Skeletal landmark data:
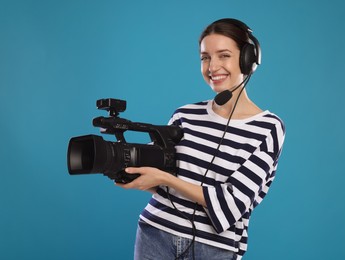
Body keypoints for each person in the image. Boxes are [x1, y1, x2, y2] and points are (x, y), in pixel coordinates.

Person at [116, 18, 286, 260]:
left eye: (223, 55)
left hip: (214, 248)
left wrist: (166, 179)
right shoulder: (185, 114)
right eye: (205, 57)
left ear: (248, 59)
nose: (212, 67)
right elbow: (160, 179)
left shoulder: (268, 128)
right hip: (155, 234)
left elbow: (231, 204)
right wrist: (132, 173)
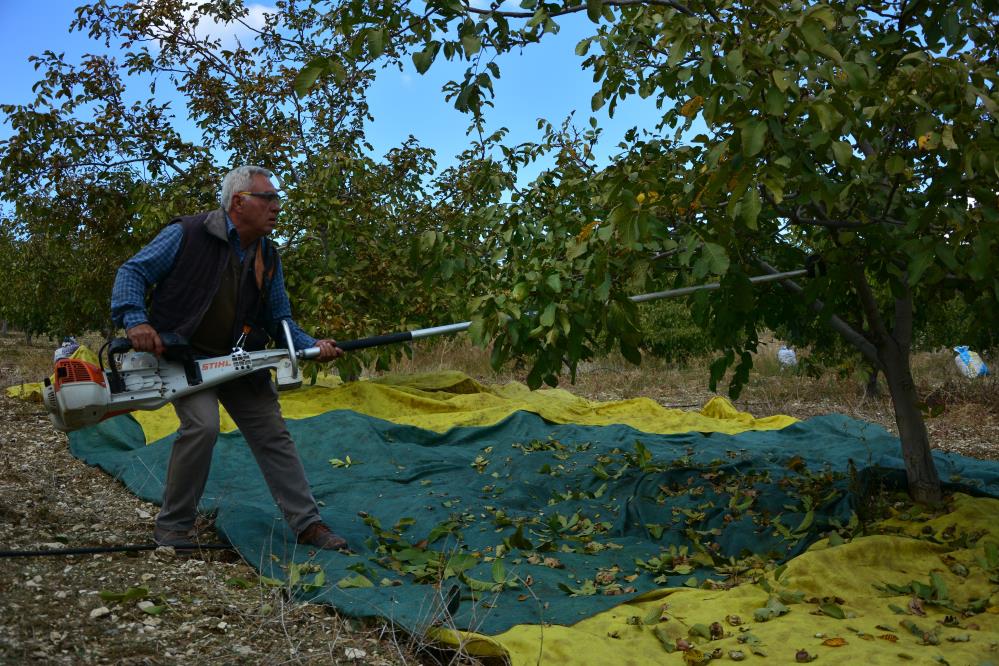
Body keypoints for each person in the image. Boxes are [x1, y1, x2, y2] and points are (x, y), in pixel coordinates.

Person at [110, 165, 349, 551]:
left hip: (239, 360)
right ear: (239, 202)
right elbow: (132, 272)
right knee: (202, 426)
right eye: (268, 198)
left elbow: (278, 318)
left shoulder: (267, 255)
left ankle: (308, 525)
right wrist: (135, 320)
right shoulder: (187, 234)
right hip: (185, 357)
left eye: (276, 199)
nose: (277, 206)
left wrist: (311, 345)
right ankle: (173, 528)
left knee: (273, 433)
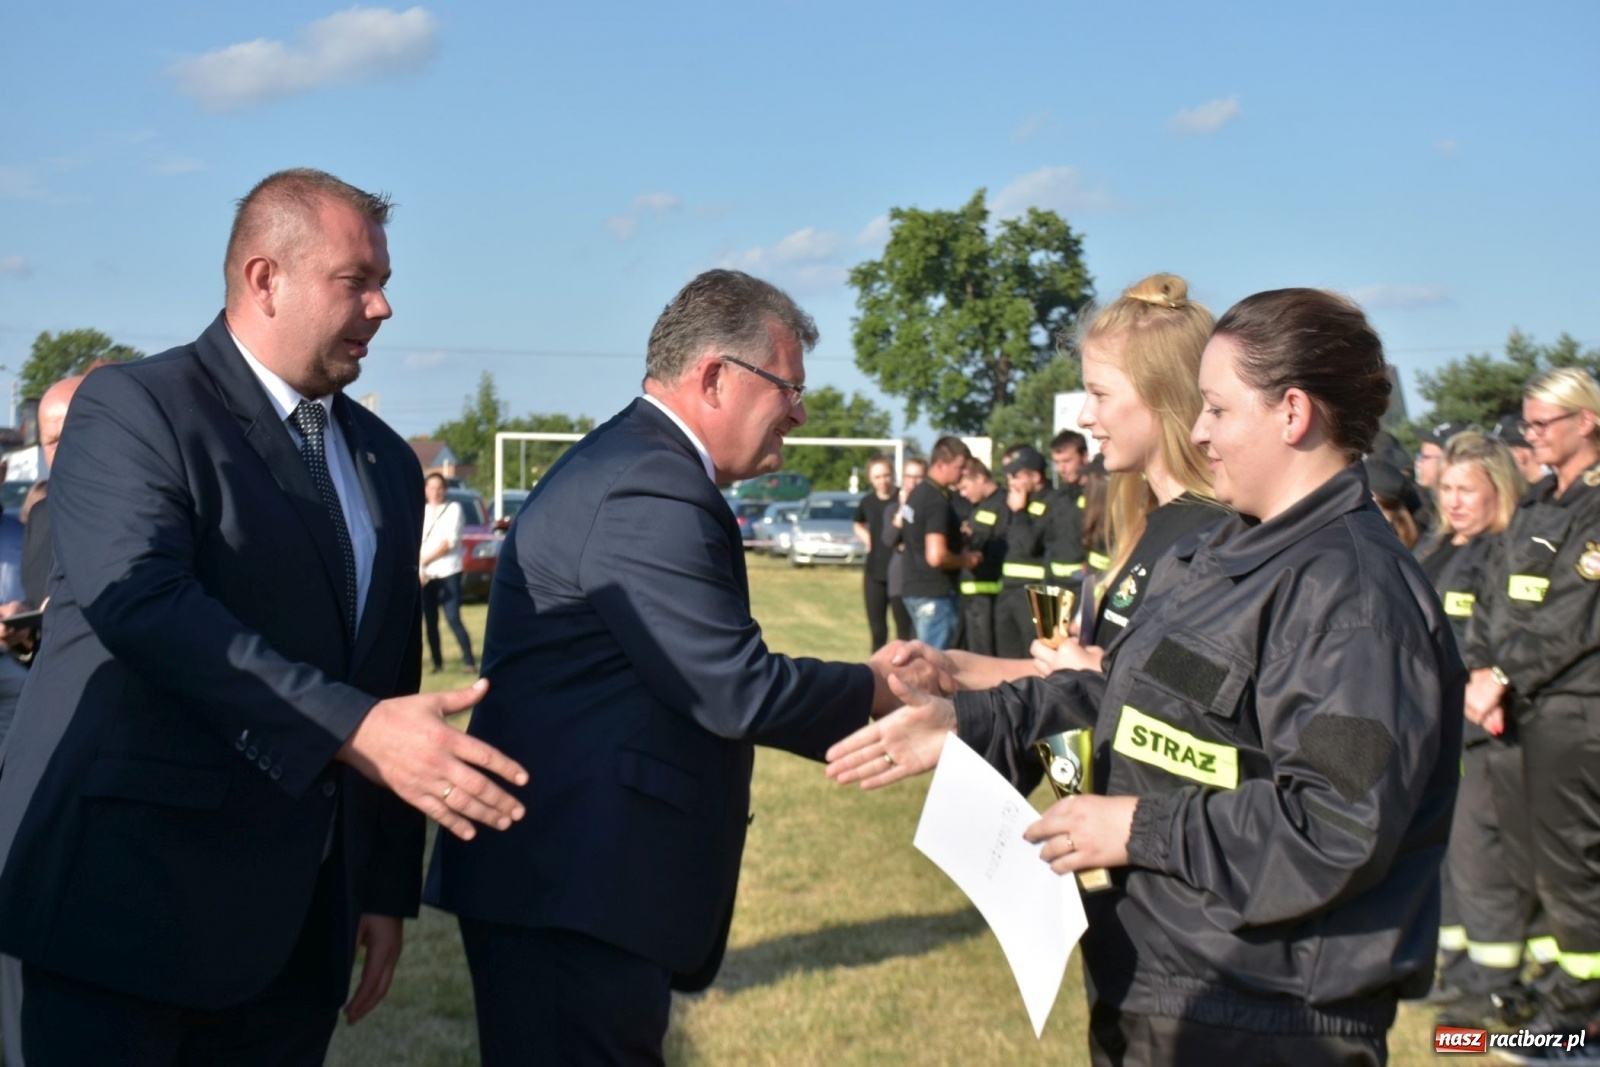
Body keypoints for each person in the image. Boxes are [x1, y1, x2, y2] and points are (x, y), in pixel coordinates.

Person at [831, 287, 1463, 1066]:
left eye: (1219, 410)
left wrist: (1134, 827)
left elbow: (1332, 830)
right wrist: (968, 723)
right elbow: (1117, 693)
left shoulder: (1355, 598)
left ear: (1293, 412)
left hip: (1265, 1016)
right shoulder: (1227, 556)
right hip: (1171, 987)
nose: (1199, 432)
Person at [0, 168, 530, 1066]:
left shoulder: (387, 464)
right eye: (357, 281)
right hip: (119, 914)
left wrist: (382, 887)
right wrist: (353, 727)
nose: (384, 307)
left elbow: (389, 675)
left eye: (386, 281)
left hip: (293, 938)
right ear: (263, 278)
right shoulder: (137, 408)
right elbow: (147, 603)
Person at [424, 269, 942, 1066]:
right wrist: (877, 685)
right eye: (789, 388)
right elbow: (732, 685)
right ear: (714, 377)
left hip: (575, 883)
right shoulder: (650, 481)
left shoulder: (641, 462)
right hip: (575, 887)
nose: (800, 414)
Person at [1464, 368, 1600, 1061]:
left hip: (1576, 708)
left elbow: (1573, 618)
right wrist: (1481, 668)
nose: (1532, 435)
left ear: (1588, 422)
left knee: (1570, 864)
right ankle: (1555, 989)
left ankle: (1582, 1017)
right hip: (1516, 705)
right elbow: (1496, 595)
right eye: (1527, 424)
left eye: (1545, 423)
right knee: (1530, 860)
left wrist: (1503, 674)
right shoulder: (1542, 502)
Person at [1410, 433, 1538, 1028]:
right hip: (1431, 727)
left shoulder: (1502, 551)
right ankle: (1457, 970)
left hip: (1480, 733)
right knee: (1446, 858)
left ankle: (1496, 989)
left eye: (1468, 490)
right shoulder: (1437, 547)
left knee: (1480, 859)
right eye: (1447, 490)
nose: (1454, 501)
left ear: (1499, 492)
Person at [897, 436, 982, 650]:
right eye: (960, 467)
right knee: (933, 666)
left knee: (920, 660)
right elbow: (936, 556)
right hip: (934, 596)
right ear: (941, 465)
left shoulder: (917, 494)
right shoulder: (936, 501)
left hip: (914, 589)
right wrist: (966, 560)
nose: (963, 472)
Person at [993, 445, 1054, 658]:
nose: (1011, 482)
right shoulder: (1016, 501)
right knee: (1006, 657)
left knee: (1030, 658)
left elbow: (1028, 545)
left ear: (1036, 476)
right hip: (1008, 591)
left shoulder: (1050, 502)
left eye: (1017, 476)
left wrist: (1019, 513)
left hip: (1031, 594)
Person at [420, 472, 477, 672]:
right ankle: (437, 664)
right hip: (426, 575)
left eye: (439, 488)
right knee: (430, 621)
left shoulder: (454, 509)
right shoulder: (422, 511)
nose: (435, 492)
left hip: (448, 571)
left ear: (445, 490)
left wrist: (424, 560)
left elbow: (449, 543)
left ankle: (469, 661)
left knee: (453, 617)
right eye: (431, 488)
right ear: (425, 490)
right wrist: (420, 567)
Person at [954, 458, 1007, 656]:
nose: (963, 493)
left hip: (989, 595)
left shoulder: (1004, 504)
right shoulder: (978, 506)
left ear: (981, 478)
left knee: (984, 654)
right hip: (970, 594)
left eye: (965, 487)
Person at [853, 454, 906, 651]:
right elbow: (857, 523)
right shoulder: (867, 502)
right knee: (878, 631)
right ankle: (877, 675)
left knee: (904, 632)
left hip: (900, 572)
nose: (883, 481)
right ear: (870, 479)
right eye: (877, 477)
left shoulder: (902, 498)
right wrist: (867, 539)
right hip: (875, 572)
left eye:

WHAT THE TASK ASKS: Could you repeat the data exactly, omitting its pictures?

EXERCISE SOLUTION:
Body keypoints for each person in the image. Boxes are [x1, y1, x2, y2] and points are (x, y), in pixel coordinates.

Person at [116, 18, 286, 260]:
left eye: (223, 55)
left hip: (214, 248)
left wrist: (166, 179)
right shoulder: (185, 114)
right eye: (205, 57)
left ear: (248, 59)
nose: (212, 67)
right elbow: (160, 179)
left shoulder: (268, 128)
right hip: (155, 234)
left elbow: (231, 204)
right wrist: (132, 173)
Body keypoints for each person in the image. Boxes are [x1, y1, x2, y2] and points are (x, y), in pixel coordinates.

Person at [110, 165, 349, 551]:
left hip: (239, 360)
right ear: (239, 202)
right elbow: (132, 272)
right knee: (202, 426)
right eye: (268, 198)
left elbow: (278, 318)
left shoulder: (267, 255)
left ankle: (308, 525)
right wrist: (135, 320)
right shoulder: (187, 234)
right hip: (185, 357)
left eye: (276, 199)
nose: (277, 206)
left wrist: (311, 345)
right ankle: (173, 528)
left knee: (273, 433)
Body keypoints for each person in the image. Boxes are [x1, y1, x2, y2] and points are (x, y), in pixel coordinates.

Person at [831, 287, 1463, 1066]:
left eye: (1219, 410)
left wrist: (1134, 827)
left elbow: (1332, 830)
right wrist: (968, 723)
right elbow: (1117, 693)
left shoulder: (1355, 598)
left ear: (1293, 412)
left hip: (1265, 1016)
right shoulder: (1227, 556)
right hip: (1171, 987)
nose: (1199, 432)
Person at [0, 168, 530, 1066]:
left shoulder: (387, 464)
right eye: (357, 281)
right hip: (119, 914)
left wrist: (382, 887)
right wrist: (353, 727)
nose: (384, 307)
left elbow: (389, 675)
left eye: (386, 281)
left hip: (293, 938)
right ear: (263, 278)
right shoulder: (137, 408)
right elbow: (147, 603)
Person at [424, 269, 942, 1066]:
right wrist: (877, 685)
right eye: (789, 388)
right elbow: (732, 685)
right ear: (714, 377)
left hip: (575, 883)
right shoulder: (650, 481)
left shoulder: (641, 462)
right hip: (575, 887)
nose: (800, 414)
Person at [1464, 368, 1600, 1061]:
left hip: (1576, 708)
left elbow: (1573, 618)
right wrist: (1481, 668)
nose: (1532, 435)
left ear: (1588, 422)
left knee: (1570, 864)
right ankle: (1555, 989)
left ankle: (1582, 1017)
right hip: (1516, 705)
right elbow: (1496, 595)
right eye: (1527, 424)
left eye: (1545, 423)
right knee: (1530, 860)
left wrist: (1503, 674)
right shoulder: (1542, 502)
Person at [1410, 433, 1538, 1028]:
right hip: (1431, 727)
left shoulder: (1502, 551)
right ankle: (1457, 970)
left hip: (1480, 733)
right knee: (1446, 858)
left ankle: (1496, 989)
left eye: (1468, 490)
right shoulder: (1437, 547)
left knee: (1480, 859)
right eye: (1447, 490)
nose: (1454, 501)
left ear: (1499, 492)
Person at [897, 436, 982, 650]:
right eye: (960, 467)
right knee: (933, 666)
left knee: (920, 660)
right elbow: (936, 556)
right hip: (934, 596)
right ear: (941, 465)
left shoulder: (917, 494)
right shoulder: (936, 501)
left hip: (914, 589)
right wrist: (966, 560)
nose: (963, 472)
Person at [993, 445, 1054, 658]:
nose: (1011, 482)
right shoulder: (1016, 501)
right knee: (1006, 657)
left knee: (1030, 658)
left elbow: (1028, 545)
left ear: (1036, 476)
right hip: (1008, 591)
left shoulder: (1050, 502)
left eye: (1017, 476)
left wrist: (1019, 513)
left hip: (1031, 594)
Person at [420, 472, 477, 672]:
right ankle: (437, 664)
right hip: (426, 575)
left eye: (439, 488)
right knee: (430, 621)
left shoulder: (454, 509)
right shoulder: (422, 511)
nose: (435, 492)
left hip: (448, 571)
left ear: (445, 490)
left wrist: (424, 560)
left elbow: (449, 543)
left ankle: (469, 661)
left knee: (453, 617)
right eye: (431, 488)
right ear: (425, 490)
right wrist: (420, 567)
Person at [954, 458, 1007, 656]:
nose: (963, 493)
left hip: (989, 595)
left shoulder: (1004, 504)
right shoulder: (978, 506)
left ear: (981, 478)
left knee: (984, 654)
right hip: (970, 594)
left eye: (965, 487)
Person at [853, 454, 906, 651]:
right elbow: (857, 523)
right shoulder: (867, 502)
right knee: (878, 631)
right ankle: (877, 675)
left knee: (904, 632)
left hip: (900, 572)
nose: (883, 481)
right ear: (870, 479)
right eye: (877, 477)
left shoulder: (902, 498)
right wrist: (867, 539)
right hip: (875, 572)
left eye:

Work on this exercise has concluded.